* [WORK ORDER 1]: On the page about training the small model, what learning rate is passed to the Adam optimizer?
* [WORK ORDER 2]: On the page about training the small model, restate the part that begins with "# Relative weight" and ends with "for the model.", putting "upsampling" in place of "oversampling".

* [DOCUMENT SECTION]:
# Training the small model

The code below will load training data and train the so-called "small" model. For details, see the main [README.md](https://github.com/gbordyugov/pndapetzim/blob/main/README.md) for the project.

The following code sets up some parameters and loads the train/test data.

In [1]:
from pndapetzim.data import load_datasets, LABEL_FILE_NAME, ORDER_FILE_NAME

# Length of user history to consider.
seq_len = 20

# Relative weight of training samples with returning customers, plays the role of oversampling.
returning_weight = 5.0

# Load train/test data and encodings for the model.
train, test, encodings = load_datasets(
    order_path='../data/' + ORDER_FILE_NAME,
    label_path='../data/' + LABEL_FILE_NAME,
    seq_len=seq_len,
    train_ratio=100,
    returning_weight=returning_weight,
)

The following code builds the model.

In [2]:
from tensorflow.keras.losses import BinaryCrossentropy
from tensorflow.keras.metrics import AUC, Recall
from tensorflow.keras.optimizers import Adam

from pndapetzim.models import build_small_model

lossm = BinaryCrossentropy()
optimiser = Adam(learning_rate=0.01)

model = build_small_model(seq_len, 5)
aucm = AUC()
recallm = Recall()

* [DATA SUPPLIED]:
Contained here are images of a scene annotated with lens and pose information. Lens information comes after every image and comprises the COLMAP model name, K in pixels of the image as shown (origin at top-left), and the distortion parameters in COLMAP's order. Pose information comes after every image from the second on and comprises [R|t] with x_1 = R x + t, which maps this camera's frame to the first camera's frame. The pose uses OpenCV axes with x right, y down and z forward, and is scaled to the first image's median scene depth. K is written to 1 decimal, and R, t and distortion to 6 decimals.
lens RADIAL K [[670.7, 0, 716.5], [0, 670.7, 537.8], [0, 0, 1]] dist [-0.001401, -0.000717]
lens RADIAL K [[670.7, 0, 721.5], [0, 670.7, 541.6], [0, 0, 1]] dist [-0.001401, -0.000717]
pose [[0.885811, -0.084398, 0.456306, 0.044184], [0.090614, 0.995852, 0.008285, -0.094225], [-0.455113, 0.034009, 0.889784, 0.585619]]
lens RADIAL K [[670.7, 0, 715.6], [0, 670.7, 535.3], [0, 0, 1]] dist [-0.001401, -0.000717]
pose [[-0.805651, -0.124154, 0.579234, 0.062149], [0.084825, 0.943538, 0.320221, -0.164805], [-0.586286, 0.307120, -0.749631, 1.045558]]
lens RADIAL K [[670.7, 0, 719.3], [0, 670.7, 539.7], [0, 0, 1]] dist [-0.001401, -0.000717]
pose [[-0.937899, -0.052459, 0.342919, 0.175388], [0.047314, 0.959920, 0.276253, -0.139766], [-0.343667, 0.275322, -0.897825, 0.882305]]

* [PROBLEM SOLUTION 1]: 0.01

* [PROBLEM SOLUTION 2]:
# Relative weight of training samples with returning customers, plays the role of upsampling.
returning_weight = 5.0

# Load train/test data and encodings for the model.